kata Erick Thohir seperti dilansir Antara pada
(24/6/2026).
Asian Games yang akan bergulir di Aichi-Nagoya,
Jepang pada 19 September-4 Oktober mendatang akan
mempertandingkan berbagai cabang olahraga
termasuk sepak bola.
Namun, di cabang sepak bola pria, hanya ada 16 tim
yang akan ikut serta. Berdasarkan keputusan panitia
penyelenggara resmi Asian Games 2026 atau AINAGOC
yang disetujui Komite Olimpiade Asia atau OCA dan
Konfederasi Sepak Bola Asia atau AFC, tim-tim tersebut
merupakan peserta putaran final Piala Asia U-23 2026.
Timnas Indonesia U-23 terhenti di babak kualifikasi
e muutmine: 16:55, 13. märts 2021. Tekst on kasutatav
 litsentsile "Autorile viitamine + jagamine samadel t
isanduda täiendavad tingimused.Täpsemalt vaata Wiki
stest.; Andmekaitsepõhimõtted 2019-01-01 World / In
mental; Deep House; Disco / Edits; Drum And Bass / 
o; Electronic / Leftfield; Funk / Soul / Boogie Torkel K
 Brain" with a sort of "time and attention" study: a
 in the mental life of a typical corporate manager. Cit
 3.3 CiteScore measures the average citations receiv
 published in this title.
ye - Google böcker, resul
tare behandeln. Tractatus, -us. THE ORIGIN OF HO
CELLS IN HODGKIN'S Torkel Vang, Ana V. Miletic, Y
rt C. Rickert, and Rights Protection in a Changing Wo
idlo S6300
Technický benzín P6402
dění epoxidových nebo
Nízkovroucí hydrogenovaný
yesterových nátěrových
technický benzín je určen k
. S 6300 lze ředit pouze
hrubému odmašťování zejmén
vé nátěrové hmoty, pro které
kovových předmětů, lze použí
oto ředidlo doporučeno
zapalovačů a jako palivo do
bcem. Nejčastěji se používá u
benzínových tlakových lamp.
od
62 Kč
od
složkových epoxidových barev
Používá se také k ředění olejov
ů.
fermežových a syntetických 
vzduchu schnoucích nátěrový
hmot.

******************************

With the line holding "e muutmine: 16:55, 13." as the first and the line holding "CELLS IN HODGKIN'S" as the last, please transcribe exactly the lines of the material above in that range and nothing else.

e muutmine: 16:55, 13. märts 2021. Tekst on kasutatav
 litsentsile "Autorile viitamine + jagamine samadel t
isanduda täiendavad tingimused.Täpsemalt vaata Wiki
stest.; Andmekaitsepõhimõtted 2019-01-01 World / In
mental; Deep House; Disco / Edits; Drum And Bass / 
o; Electronic / Leftfield; Funk / Soul / Boogie Torkel K
 Brain" with a sort of "time and attention" study: a
 in the mental life of a typical corporate manager. Cit
 3.3 CiteScore measures the average citations receiv
 published in this title.
ye - Google böcker, resul
tare behandeln. Tractatus, -us. THE ORIGIN OF HO
CELLS IN HODGKIN'S Torkel Vang, Ana V. Miletic, Y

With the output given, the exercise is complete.